III Conformité aux exigences de l’al. 30i) de la Loi

 

Le fait que la Requérante ait été au courant des marques de commerce de l’Opposante n’empêcherait pas nécessairement la Requérante d’être convaincue qu’elle avait le droit d’employer la Marque au Canada. Il se pourrait bien que la Requérante n’ait pas cru que les marques en cause créaient de la confusion. Il n’y a eu aucune allégation de mauvaise foi de la part de la Requérante dans la déclaration d’opposition. [Voir Sapodilla Co. Ltd. c. Bristol Myer Co. (1974), 15 C.P.R. (2d) 152] Je rejette donc le premier motif d’opposition tel qu’il est rédigé.

 

IV Caractère enregistrable, droit à l’enregistrement et caractère distinctif

 

Tous les autres motifs d’opposition portent sur la question de la probabilité de confusion entre la Marque et les marques de commerce susmentionnées de l’Opposante. La différence entre les dates pertinentes n’aura aucune incidence sur mon appréciation de cette question. J’examinerai la question du caractère enregistrable de la Marque, puis la conclusion à laquelle je serai parvenu s’appliquera également aux autres motifs d’opposition.

 

Je constate que l’Opposante a produit des certificats d’authenticité pour chacune de ses marques de commerce déposées à titre de pièces jointes à l’affidavit de M. Nolet, le vice-président aux finances, depuis le 1er janvier 1997, de Coalision Inc. (« Coalision »), la filiale de l’Opposante. Par conséquent, l’Opposante s’est acquittée de son fardeau initial relativement au motif d’opposition concernant le caractère enregistrable fondé sur l’al. 12(1)d).

 

Mon analyse sera axée sur la comparaison entre la Marque et les marques de commerce de l’Opposante ORAGE, certificat d’enregistrement no LMC 386694, enregistrée en liaison avec :

vêtements de sport et accessoires pour hommes, femmes et enfants, nommément pantalons, chemises, shorts, jupes, blouses, costumes, manteaux, anoraks, tee-shirts, blousons, chandails, maillots de bain, sacs, bas, ceintures, chapeaux, tuques, foulards, gants et mitaines, chaussures, nommément souliers, pantoufles et bottes.

» **OBJET DE LA TÂCHE**: Veuillez relever, dans l'extrait sur l'opposition, chaque type de chaussures nommé dans la liste des produits associés à la marque ORAGE.

» **DONNÉES ÉTUDIÉES**:
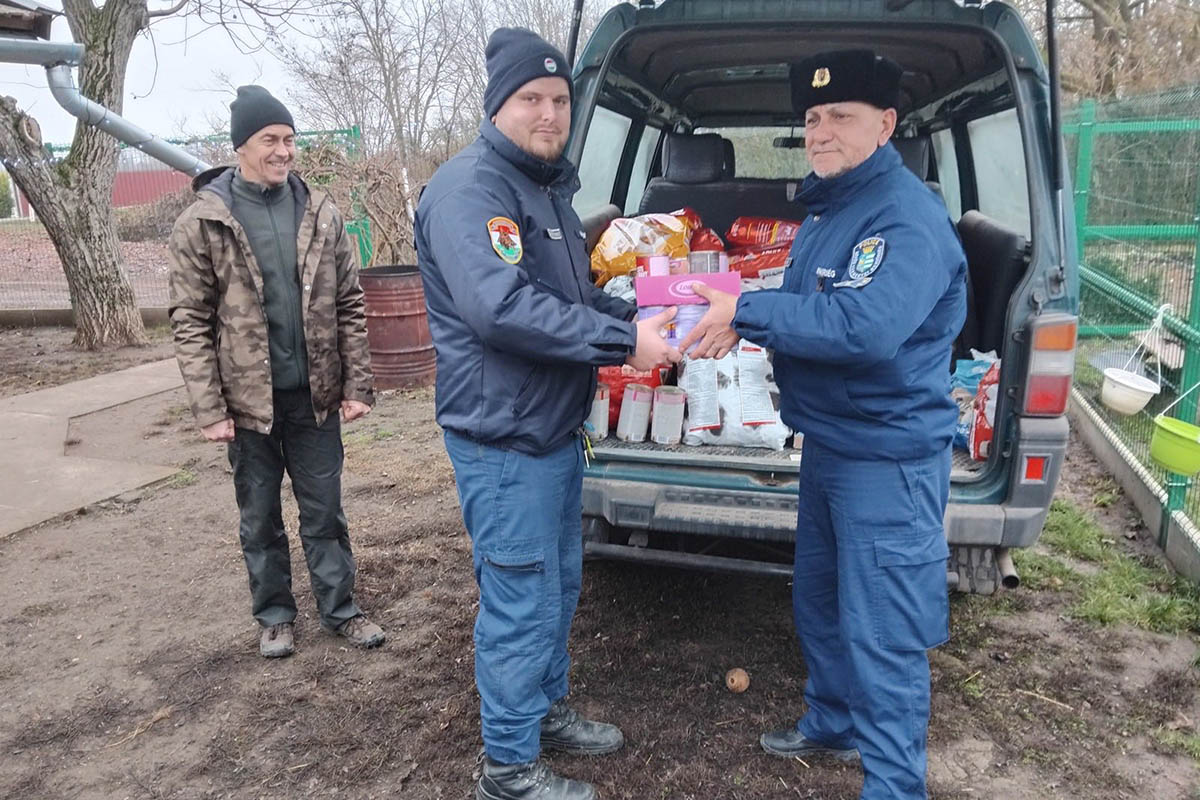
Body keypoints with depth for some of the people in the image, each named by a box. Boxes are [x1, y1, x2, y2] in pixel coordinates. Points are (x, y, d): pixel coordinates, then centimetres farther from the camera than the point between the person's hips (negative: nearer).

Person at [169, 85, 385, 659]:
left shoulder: (320, 213, 3)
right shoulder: (202, 223, -4)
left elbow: (349, 305, 3)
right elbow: (190, 322, -6)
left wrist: (356, 384, -1)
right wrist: (209, 409, -11)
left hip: (315, 394, 1)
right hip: (248, 398, -1)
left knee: (324, 511, 12)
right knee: (260, 518, 13)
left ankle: (339, 608, 25)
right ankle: (275, 615, 30)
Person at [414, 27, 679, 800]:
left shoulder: (549, 188, 16)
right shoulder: (470, 186, -17)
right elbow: (499, 308, -30)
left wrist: (641, 319, 4)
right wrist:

» **RÉSULTAT OBTENU**: souliers, pantoufles, bottes